For those saying the school should write "just say if you need help", that isn't how it works. At our school, there is free leftover bread and pastries and veg from tesco, but those in need refused to take it because they didn't want people to know they were in need. So the pastoral worker discreetly asked several families who had no need to start taking it. Suddenly, the uptake was much higher because everyone was doing it. Schools have become the community hubs for social care, health, child protection and safeguarding, crime reduction and loads of other things. Someone is trying to help. Just say you don't need it and move on.

titchy · 19/10/2019 10:10

So the kid who thinks they did go abroad last year because they went camping in Wales, and whose mum only had a microwave to cook with, no cooker, gets missed.

NoSquirrels · 19/10/2019 10:10

In the majority of cases - not having those things would be a flag of possible poverty.

I’m really not sure that true in the majority of cases, though.

No dishwasher - plenty of people have no room for one.

No microwave - vastly more likely to use a microwave to cook if you are struggling with money than a conventional oven. Also plenty of alternative lifestyle families who think microwaves are bad for you.

Asking if you’ve been on a foreign holiday this year... that’s not asking if you go on breaks or holidays at all, though, is it? No camping trips, UK caravan holidays, trips to stay with friends and family. And the timescale is bonkers - loads don’t manage a holiday every year even if they do go abroad every 2 years.
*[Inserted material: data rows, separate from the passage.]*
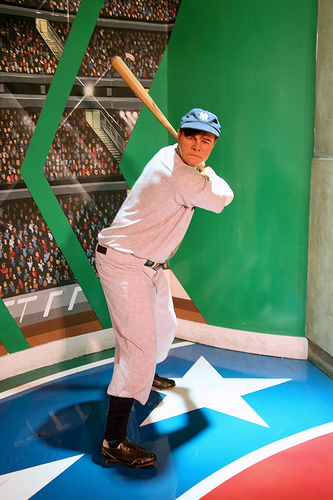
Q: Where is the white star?
A: Floor.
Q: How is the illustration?
A: Colorful.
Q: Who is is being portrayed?
A: Babe Ruth.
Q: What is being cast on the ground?
A: A shadow.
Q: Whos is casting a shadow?
A: The baseball player.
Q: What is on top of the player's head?
A: A baseball cap.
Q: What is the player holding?
A: A bat.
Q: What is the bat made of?
A: Wood.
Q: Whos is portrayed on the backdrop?
A: Spectators.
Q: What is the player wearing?
A: A baseball uniform.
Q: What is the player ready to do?
A: Hit the ball.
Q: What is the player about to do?
A: Swing the bat.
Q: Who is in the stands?
A: Fans.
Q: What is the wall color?
A: Green.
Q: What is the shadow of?
A: Player.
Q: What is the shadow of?
A: Player.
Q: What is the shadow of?
A: Player.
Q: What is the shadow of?
A: Player.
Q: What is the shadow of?
A: Player.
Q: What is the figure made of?
A: Wax.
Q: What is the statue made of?
A: Wax.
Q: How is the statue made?
A: Wax.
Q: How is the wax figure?
A: Life like.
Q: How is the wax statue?
A: Life size.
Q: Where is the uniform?
A: The man.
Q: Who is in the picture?
A: A baseball player.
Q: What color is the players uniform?
A: White.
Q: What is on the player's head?
A: A hat.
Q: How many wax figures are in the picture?
A: One.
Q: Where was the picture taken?
A: A wax museum.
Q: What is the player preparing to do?
A: Hit the ball.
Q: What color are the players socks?
A: Black.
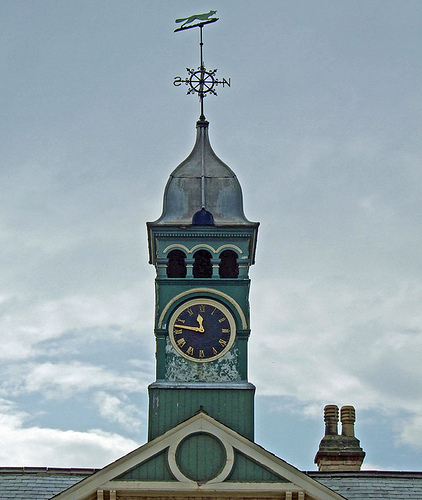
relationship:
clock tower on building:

They need better questions.

Oliversmumsarmy · 19/10/2019 10:11

Dear god
Surely a letter going out to say " we have a extra pot of money- if you are having trouble supplying lunch/ paying for trips, please come see us" is better than that nosey, useless survey

There is a thread on here atm about people who are tight wads and given what I have read on that thread I think some of those that really didn’t need the money would play poor just to get their hands on it

Camomila · 19/10/2019 10:11

Equally you could be quite poor and have had all those things. We're not poor, just average but a dishwasher came with our rented flat and our annual abroad holiday is usually very cheap (out of season easy jet flights and then stay with relatives)
There's probably lots of not well off EU people that do the same, including leaving the kids with DGM in Spain/Poland etc for a few weeks in summer so they can work.

elliejjtiny · 19/10/2019 10:12

What ridiculous questions. We have a dishwasher and a microwave (need them for work) but I haven't been abroad since 2003 or been on a UK holiday since 2013.